• **WHAT YOU ARE ASKED TO DO**:
Beginning with the first line, retype exactly the records below up to and including the line with "Table 8. Error characteristic’s"; pictures do not belong in the copy.

• **DATA EXTRACT**:
━━━━━━━━━━━━━━━━━━━━━━━━━━━━━━

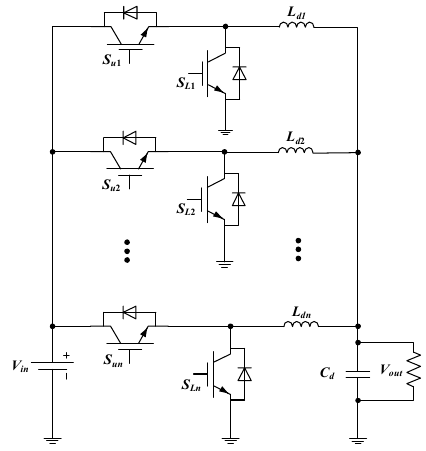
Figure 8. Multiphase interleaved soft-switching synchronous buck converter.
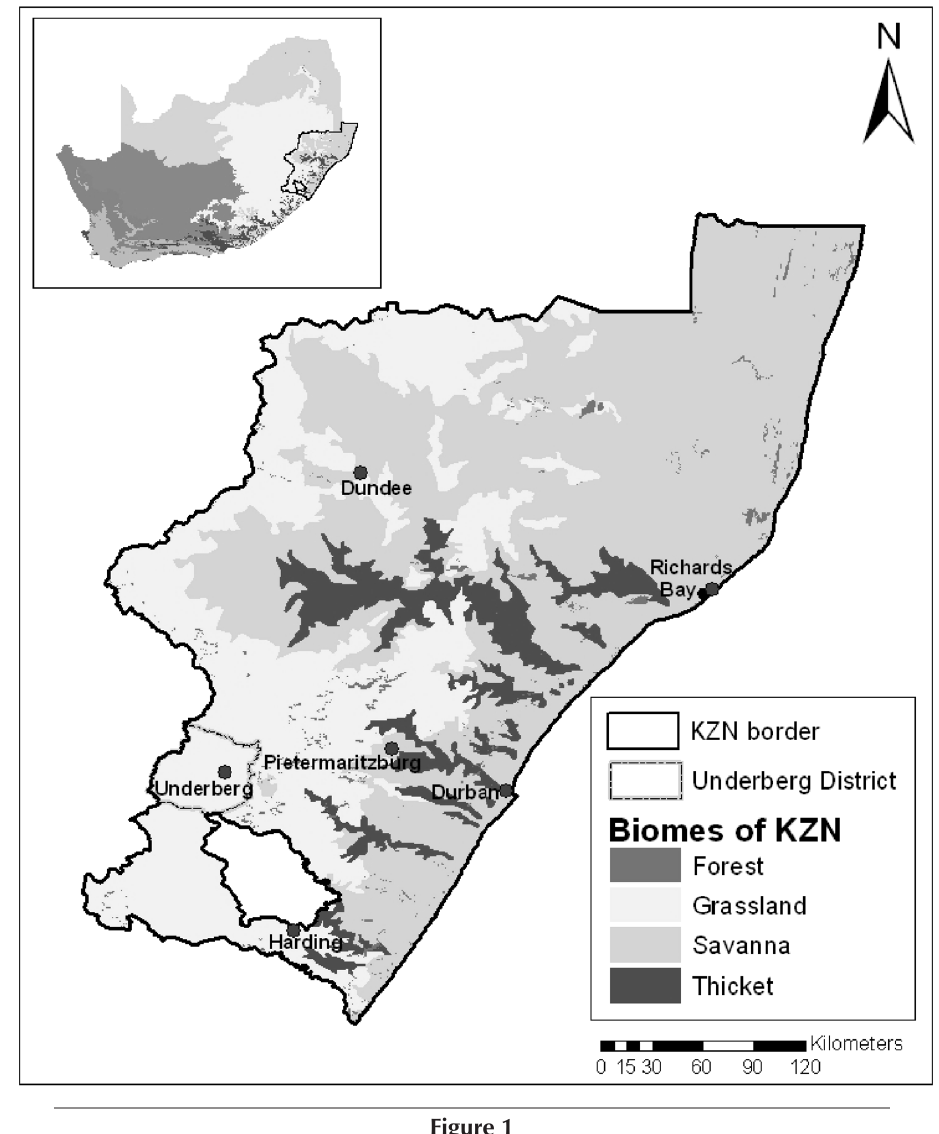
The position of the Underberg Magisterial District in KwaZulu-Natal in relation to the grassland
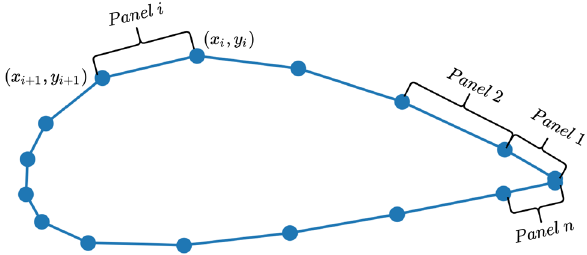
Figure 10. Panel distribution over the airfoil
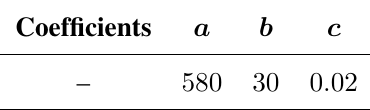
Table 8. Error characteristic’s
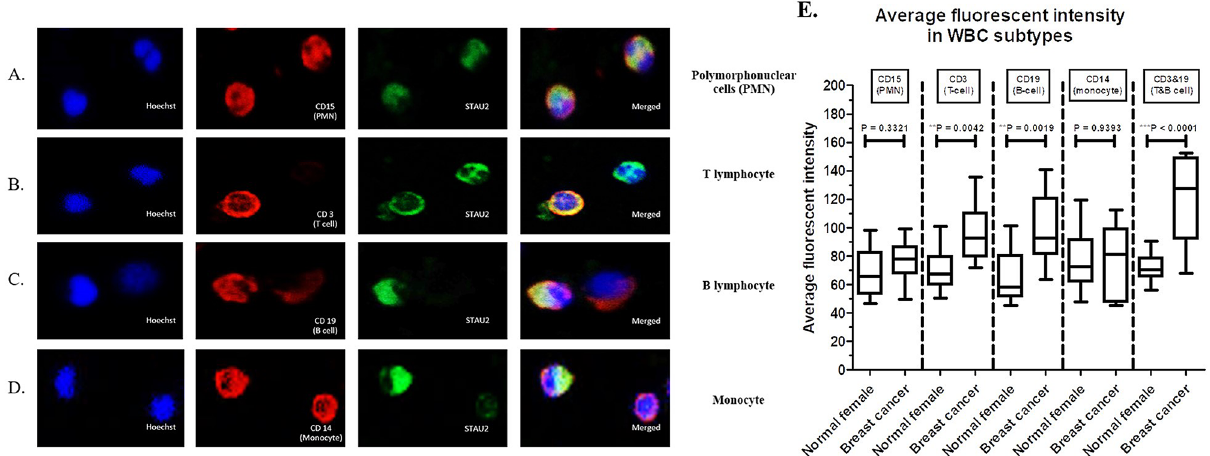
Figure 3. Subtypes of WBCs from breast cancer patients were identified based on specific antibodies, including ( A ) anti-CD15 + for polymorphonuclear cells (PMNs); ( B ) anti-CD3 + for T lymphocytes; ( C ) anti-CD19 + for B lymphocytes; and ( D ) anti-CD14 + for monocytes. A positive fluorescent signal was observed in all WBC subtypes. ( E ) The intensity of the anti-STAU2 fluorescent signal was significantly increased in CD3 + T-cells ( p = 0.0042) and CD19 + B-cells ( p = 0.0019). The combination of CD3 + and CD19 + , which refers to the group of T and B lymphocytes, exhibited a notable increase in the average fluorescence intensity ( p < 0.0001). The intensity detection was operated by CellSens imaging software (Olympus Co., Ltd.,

━━━━━━━━━━━━━━━━━━━━━━━━━━━━━━

• **RESULT FOR THIS EXERCISE**:
Figure 8. Multiphase interleaved soft-switching synchronous buck converter.
The position of the Underberg Magisterial District in KwaZulu-Natal in relation to the grassland
Figure 10. Panel distribution over the airfoil
Table 8. Error characteristic’s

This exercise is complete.